Chronic Endometritis

Certain diseases such as chlamydeous, pelvic inflammatory disease, or tuberculosis cause chronic endometritis. Chronic endometritis is characterised by the variable number of plasma cells that can be found in the endometrial stroma or lining. In some cases of chronic endometritis such underlying conditions as cancer can also increase the severity and symptoms of the disease.

Acute Endometritis

Acute endometritis is short-term inflammation of the endometrium caused by infection. Infections can begin in the area through the use of non-sterile medical instruments, complications during abortion, compromised child birth, repeated pelvic exams, and through residual fragments of placenta being left in the uterus after abortion or childbirth.

Symptoms of Endometritis

Although the causes of endometritis can differ the symptoms are almost always the same. Common symptoms of endometritis include pain or cramping in the lower abdomen, abnormal vaginal bleeding, abnormal vaginal discharge, increased vaginal discharge that is abnormal in quantity, colour, consistency, or smell, high fever, constipation, and pain during bowel movements. Symptoms of chronic endometritis can also include severe pain with menstruation, heavy bleeding, and nausea.
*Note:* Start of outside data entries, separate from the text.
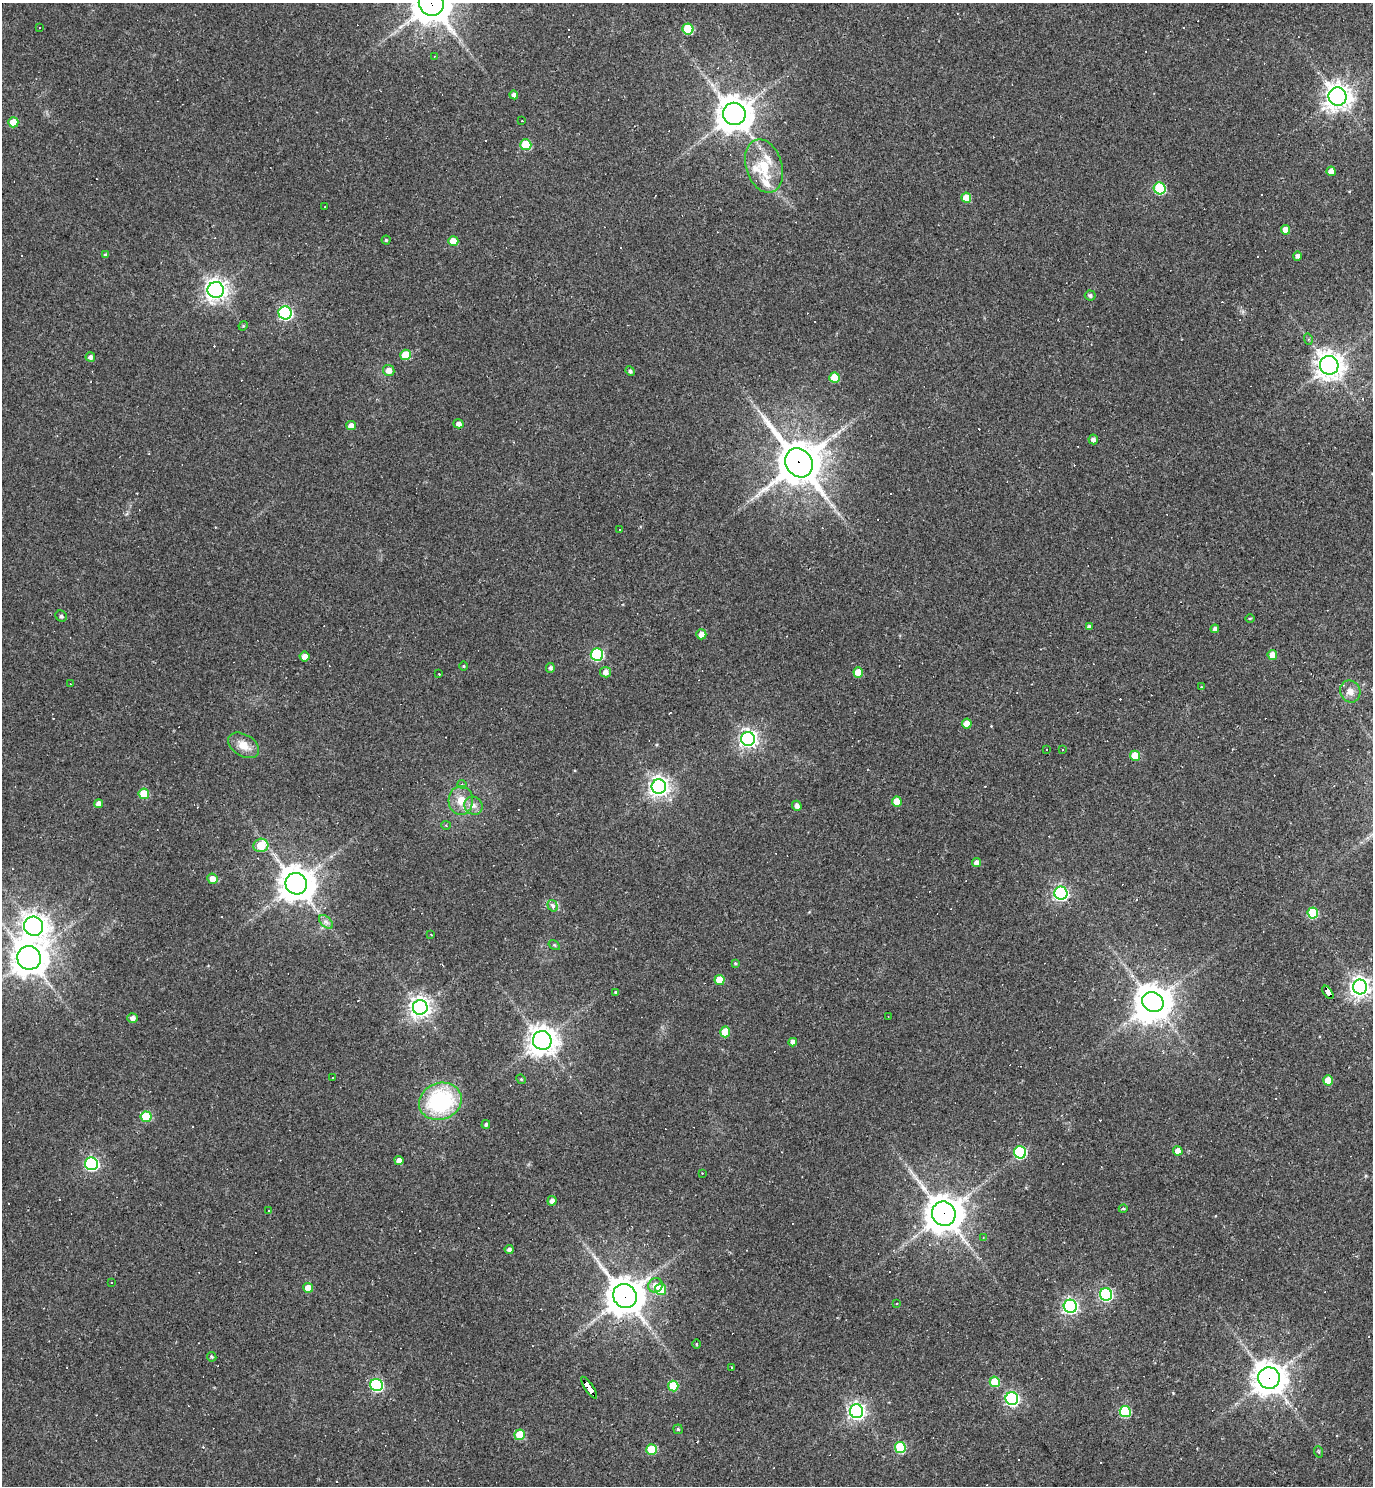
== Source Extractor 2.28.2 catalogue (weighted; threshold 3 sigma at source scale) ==
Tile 6 of 4 x 4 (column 2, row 2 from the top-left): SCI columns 1524-2894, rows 2967-4450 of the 5928 x 5933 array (HDU 1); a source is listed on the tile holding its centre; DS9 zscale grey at full resolution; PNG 1375 x 1488 px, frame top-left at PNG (2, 3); each listed source drawn as its Kron ellipse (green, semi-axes under 4 px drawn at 4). Shown black and unused: <1% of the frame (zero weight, under 2 of 3 exposures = <1% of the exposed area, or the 3 px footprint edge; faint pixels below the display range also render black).
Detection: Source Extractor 2.28.2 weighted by HDU 2 'WHT'; one run over the whole footprint, this tile lists its part. Background 0.103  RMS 0.0068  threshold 0.0304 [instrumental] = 3 sigma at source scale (4.5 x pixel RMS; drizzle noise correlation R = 1.50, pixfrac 1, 0.05/0.05 arcsec/px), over >= 5 px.
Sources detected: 180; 1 inside a brighter object's white glare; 45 cosmic-ray / hot-pixel residue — neither listed nor drawn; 2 inside a brighter listed object's ellipse — not listed separately; the other 132 listed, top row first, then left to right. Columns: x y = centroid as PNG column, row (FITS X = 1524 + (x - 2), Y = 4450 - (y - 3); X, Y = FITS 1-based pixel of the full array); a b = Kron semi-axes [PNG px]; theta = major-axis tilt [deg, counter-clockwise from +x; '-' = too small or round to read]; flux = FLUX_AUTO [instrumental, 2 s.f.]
When the above symptoms are presented to a doctor for diagnosis he or she will run several tests to confirm or rule out endometritis. The most common tests performed are blood tests such as a WBC (white blood count) which checks for the presence of infection and ESR (sed rate), endocervical cultures from vaginal swipes or scrapes, which help diagnose chlamydeous and other infections, endometrial biopsies to identify abnormal cell structure, and laparoscopy to remove infected tissue for further study. Once endometritis has been confirmed proper treatment can be prescribed.

Treatment of Endometritis

The most common treatment for endometritis is the prescribing of antibiotics. For less severe cases or in the case of chronic endometritis these antibiotics can be taken at home until the condition improves or clears. Also, some doctors and patients have seen improvements in the symptoms of chronic endometritis with the regular use of oral contraceptives (birth control pills). In acute cases the antibiotics may need to be administered intravenously and the patient would have to be hospitalised. In this instance the intravenous antibiotics are usually followed with or used in combination with oral antibiotics as well.
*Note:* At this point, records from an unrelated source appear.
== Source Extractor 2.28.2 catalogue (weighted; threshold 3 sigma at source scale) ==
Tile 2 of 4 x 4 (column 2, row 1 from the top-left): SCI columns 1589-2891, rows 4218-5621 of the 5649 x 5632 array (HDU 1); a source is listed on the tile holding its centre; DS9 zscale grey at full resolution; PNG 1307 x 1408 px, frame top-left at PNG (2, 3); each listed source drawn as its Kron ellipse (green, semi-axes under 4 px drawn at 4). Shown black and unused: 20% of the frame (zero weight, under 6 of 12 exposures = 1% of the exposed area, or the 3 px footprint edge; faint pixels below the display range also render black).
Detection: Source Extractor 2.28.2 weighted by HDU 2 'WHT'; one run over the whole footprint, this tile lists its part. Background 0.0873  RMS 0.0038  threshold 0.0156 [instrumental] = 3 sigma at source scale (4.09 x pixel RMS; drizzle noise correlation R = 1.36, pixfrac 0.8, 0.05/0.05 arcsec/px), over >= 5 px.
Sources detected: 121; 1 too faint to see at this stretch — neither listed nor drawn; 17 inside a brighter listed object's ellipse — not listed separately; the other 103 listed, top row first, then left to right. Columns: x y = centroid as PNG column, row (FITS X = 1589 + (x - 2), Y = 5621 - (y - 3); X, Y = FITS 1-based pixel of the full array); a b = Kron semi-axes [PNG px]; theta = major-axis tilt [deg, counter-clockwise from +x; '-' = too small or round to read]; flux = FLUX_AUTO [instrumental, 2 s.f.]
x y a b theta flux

During treatment for endometritis it is important that the patient get plenty of rest, that they remain well hydrated, and that they use a condom when engaging in sexual activity. In some cases the partner of an infected person will also need to treatment with a course of antibiotics. If treatment with antibiotics is unsuccessful the condition can become more serious. Untreated endometritis or resistant endometritis can lead to septic shock, infertility, and the formation of uterine abscesses.